1935, Vol. 2

1935, Vol. 2

by Fats Waller

CD

MARKETPLACE
1 New & Used Starting at $4.55

Overview

Among his many unfulfilled plans, it was Fats Waller's ambition to tour with a large band, preaching the Gospel as his father had before him. The closest he came to realizing this dream was "There's Gonna Be the Devil to Pay" and "Brother Seek and Ye Shall Find," both recorded during the summer of 1935. These are hot stomps but the inherent religious message is made abundantly clear by the piano player, who belts out Biblical references like "Samson, where lies thy strength?" at the top of his lungs. Fats would have made a good preacher.
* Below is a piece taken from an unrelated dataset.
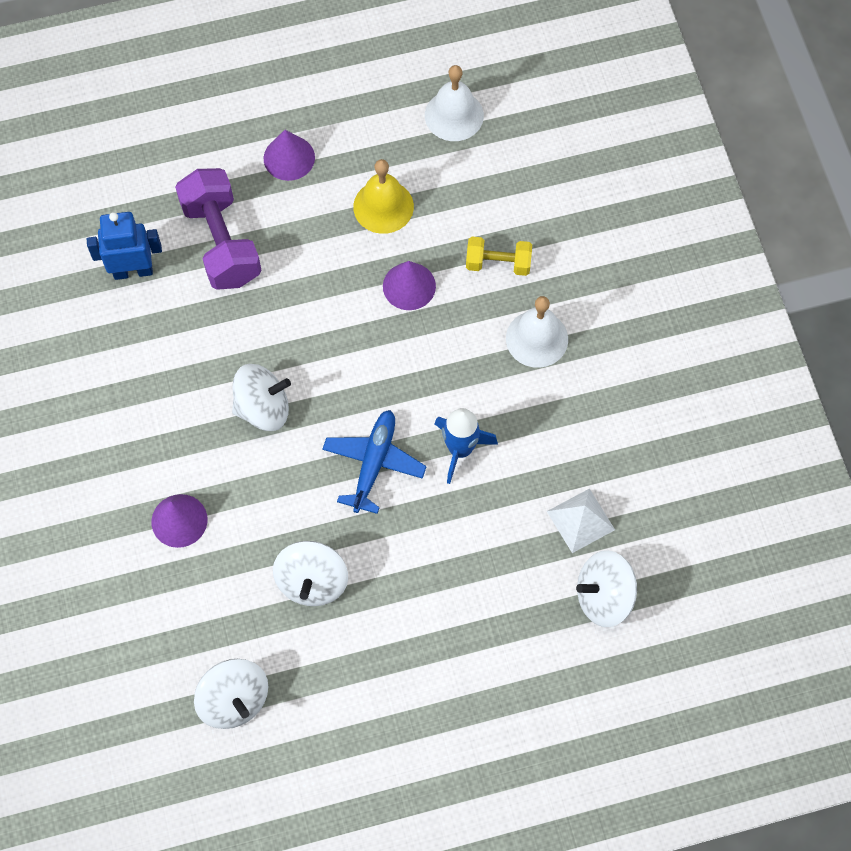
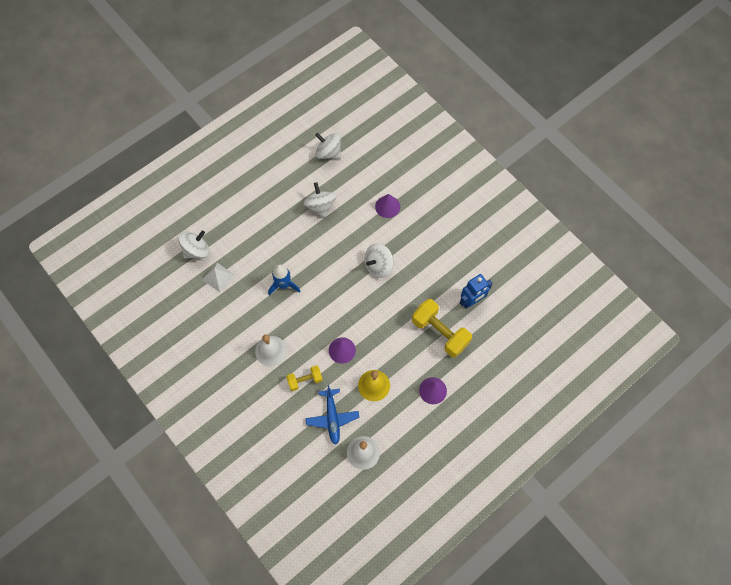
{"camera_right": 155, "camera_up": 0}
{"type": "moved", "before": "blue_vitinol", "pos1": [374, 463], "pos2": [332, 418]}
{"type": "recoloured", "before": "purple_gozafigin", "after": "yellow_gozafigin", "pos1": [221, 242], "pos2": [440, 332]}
You get just a glimpse of this potential every time he raises his voice. 1935 was a particularly successful year for this man and his hot little bands. This particular slice of the chronology happens to focus upon a short period of time during which reedman Gene Sedric was replaced by an expressive clarinetist and alto saxophonist named Rudy Powell. It's easy to see why this band was so popular. Every sort of mood and subject matter is given the Waller treatment. Love songs become joyously moving testimonials, as in "My Very Good Friend the Milkman," or riotously gleeful celebrations like "Sweet Sue" and "Got a Bran' New Suit." Heartbreak is lampooned with gusto in "Sugar Blues," "Woe! Is Me," "Somebody Stole My Gal" and that incredible theatrically charged masterpiece "The Girl I Left Behind Me." Sloth actually becomes a virtue in "Loafin' Time." If you want to experience six men jamming with reckless abandon, go directly to "12th Street Rag." Records like these are literally unforgettable. Once heard they become part of the cerebral cortex and at any moment the record might start spinning again inside the memory bank where everything is allowed. "Truckin'" is a cousin to "Slummin' on Park Avenue" in that both songs describe white folks visiting Afro-American neighborhoods, wrinkling their noses while picking up on dances, speech patterns and clothing styles for their own gratification. The dance called "Truckin'" started up in Harlem where it was discovered by visitors who took it back with them to white society, where it became trendy. Sound familiar? The song was already quite a piece of work as written. Hearing Fats Waller and His Rhythm cook it up is one of the high points of this excellent album of classic small band swing.